Continuing in the vein of The Pinball Effect, his unconventional history of technological change, Burke offers 20 new historical "story lines" that attempt to demonstrate the interactive, often serendipitous connections among ideas, events, people and innovations. His style matches his subject as he skips from one topic to another, moving at the speed of hypertext. The chapter on feedback systems hops from neural networks--computers that simulate the human brain's workings--to studies of the physiology of animal emotion, Cyrus Field's pioneering transatlantic telephone cable in 1857 and thence to Napoleon, James Watt, Arts and Crafts movement leader William Morris and Theosophist Annie Besant. Burke always risks being charged with carrying on an intellectual parlor game that trivializes the history of science and invention, of stretching the maxim "everything is interconnected" to the point of meaninglessness. But because his material is intrinsically interesting and because Burke is a superb raconteur, his maverick guide to the byways of Western civilization is entertaining when consumed in small segments. This manic, associative tour of the cultural underpinnings of technological advancement fast, sexy and packed with information; but it's ultimately shapeless and provides little in the way of deeper understanding. (June) Copyright 1999 Cahners Business Information.

Library Journal

Flights of fancy from a sci-tech expert, e.g., what do Buffalo Bill Cody and the Spanish Inquisition have in common?

Kirkus Reviews

Back playing his theme music—"the process by which new ideas emerge is serendipitous and interactive"—is the hugely entertaining Burke (The Pinball Effect, 1996, etc.). He's off on another of his joyrides, following the often bizarre pathways that lead from one idea to another, following like a bloodhound the threads that link events and notions and personalities. And he doesn't just list the things passing strange before his purview, he stops to examine them and deliver a smart little explication. He's not just amused to learn that the Magnetico-Electrico Celestial Bed, wherein the administrations of shocks to the participants was said to "ensure immediate conception," can be found on the road to the cornflake, he wants readers to know why. And it's pure pleasure to read as he unravels the skein knotting the pugnacious father of cybernetics, Norbert Wiener, to the equally pugnacious antivivisectionists, and "a thirty-three-year-old married Englishwoman with a hidden past and the habit of wearing no underwear" to, 211 pages later, the Elgin marbles. Burke again makes use of "gateways" in his narrative, a system of numeric codes that link distant strands within the text into a literary subspace, allowing readers to skip about throughout the book, as if Burke's caperings aren't entertainment enough, though it does drive home why Burke is so pleased that the word "web" has gained such currency.

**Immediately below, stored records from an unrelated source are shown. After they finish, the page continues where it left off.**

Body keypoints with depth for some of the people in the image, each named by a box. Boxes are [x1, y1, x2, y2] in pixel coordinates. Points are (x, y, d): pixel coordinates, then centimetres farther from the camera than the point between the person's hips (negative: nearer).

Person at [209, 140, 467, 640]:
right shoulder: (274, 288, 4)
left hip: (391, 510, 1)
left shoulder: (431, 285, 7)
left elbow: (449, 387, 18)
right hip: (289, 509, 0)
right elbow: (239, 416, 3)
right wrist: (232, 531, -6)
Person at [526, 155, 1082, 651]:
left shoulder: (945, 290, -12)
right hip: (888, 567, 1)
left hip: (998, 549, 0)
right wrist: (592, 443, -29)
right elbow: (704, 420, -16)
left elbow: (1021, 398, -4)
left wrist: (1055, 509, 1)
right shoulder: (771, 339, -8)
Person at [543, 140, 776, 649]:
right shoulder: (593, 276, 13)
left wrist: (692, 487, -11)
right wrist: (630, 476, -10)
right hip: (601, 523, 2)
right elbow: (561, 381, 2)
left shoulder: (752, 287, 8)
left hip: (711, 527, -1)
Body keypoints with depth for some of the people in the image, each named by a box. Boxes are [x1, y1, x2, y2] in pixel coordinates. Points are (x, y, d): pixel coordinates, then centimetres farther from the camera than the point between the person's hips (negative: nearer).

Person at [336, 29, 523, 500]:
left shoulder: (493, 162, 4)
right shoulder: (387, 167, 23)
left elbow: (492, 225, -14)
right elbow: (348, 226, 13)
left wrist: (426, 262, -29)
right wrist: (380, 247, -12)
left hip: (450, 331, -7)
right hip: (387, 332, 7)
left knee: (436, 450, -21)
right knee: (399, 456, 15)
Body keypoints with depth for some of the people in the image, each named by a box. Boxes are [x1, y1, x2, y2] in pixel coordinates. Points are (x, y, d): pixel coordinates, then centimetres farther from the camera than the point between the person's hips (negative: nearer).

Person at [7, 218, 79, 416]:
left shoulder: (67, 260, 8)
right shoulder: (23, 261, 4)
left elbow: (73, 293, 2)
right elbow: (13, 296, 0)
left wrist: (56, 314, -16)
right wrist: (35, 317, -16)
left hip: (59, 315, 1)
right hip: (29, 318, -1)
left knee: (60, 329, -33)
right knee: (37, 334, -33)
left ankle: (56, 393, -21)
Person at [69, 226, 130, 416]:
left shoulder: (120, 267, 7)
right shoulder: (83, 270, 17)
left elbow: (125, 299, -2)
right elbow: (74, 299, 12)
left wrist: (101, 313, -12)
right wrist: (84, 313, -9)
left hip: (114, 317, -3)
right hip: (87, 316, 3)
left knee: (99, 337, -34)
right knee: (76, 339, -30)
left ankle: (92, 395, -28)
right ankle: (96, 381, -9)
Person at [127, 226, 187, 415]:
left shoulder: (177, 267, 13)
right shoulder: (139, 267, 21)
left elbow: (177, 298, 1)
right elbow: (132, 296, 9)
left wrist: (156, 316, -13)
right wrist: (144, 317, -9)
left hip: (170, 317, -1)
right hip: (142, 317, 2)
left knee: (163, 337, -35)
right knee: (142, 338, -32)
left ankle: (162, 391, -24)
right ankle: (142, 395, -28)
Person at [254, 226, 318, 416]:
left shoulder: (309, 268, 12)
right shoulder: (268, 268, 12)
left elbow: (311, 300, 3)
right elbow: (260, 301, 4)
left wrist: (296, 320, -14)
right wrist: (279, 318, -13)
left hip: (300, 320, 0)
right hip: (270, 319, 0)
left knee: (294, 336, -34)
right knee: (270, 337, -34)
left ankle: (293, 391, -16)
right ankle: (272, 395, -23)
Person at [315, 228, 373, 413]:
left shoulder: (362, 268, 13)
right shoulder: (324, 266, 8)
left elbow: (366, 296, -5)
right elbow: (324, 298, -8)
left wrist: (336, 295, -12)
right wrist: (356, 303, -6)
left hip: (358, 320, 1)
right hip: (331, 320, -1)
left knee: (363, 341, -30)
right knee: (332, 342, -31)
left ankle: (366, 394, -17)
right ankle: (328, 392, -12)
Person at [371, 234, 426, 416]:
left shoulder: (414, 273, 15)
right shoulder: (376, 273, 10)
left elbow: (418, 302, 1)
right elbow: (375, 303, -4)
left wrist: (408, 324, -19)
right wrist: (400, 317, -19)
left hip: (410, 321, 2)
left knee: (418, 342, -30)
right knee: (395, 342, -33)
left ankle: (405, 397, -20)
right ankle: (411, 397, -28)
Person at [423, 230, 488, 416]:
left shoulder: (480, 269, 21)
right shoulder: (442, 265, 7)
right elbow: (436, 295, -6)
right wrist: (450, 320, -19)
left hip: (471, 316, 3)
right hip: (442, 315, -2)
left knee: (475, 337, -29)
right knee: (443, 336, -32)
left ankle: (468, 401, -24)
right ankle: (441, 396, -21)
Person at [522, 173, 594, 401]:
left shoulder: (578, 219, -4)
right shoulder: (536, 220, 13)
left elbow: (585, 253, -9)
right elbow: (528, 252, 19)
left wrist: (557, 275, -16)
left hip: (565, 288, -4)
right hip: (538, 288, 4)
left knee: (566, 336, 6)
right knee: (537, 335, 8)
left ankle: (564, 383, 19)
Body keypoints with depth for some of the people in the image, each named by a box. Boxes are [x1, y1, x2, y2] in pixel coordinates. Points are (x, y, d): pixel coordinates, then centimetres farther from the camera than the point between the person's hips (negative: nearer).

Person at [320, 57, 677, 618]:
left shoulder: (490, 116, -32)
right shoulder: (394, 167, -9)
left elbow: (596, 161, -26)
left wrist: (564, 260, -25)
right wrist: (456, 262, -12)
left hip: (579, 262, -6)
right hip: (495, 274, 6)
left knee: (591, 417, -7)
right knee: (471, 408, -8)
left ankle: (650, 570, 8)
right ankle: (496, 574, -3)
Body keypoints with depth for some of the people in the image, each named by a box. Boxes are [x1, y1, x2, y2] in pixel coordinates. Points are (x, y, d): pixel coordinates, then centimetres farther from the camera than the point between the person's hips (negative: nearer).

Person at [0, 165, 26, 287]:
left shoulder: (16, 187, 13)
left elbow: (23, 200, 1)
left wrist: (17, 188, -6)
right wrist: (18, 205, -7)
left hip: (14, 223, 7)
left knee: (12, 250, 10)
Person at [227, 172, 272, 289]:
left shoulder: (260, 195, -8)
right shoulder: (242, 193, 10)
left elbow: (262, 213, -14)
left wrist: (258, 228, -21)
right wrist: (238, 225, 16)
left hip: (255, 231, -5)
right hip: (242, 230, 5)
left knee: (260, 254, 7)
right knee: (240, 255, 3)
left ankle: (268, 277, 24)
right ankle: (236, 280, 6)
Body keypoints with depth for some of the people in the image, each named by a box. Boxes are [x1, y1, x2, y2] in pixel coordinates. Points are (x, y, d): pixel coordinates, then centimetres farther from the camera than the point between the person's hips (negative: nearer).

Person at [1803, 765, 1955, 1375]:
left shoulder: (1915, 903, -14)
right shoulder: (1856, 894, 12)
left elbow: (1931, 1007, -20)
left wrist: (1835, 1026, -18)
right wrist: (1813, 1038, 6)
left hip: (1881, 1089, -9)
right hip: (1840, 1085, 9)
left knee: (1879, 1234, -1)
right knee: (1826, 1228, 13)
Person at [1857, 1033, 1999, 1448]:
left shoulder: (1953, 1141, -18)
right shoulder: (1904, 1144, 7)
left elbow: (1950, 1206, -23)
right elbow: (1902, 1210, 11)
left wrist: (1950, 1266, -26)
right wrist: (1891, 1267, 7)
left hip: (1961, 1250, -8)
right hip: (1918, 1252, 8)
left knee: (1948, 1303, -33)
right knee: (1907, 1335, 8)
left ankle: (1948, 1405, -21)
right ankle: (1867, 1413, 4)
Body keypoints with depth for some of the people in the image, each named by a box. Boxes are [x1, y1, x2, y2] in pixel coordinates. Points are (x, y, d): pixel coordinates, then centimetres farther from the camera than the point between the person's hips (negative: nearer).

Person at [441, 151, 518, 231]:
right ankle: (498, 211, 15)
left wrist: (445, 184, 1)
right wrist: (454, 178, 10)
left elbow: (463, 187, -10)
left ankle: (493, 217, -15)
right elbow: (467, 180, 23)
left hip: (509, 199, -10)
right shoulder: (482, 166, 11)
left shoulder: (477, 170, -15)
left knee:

There are vague rumblings at the beginning of this book about a new system of knowledge gathering, sowing democracy and enfranchising the uneducated in its wake, that Burke will introduce, in which semi-intelligent computer software helps weed through the information glut unleashed by theInternet. That would suggest undermining the very serendipity and interactivity that enthralls him so, and he wisely doesn't mention it again after the introduction. Burke is in a league alone when it comes to freewheeling intellectual curiosity and mapping nature's strange designs.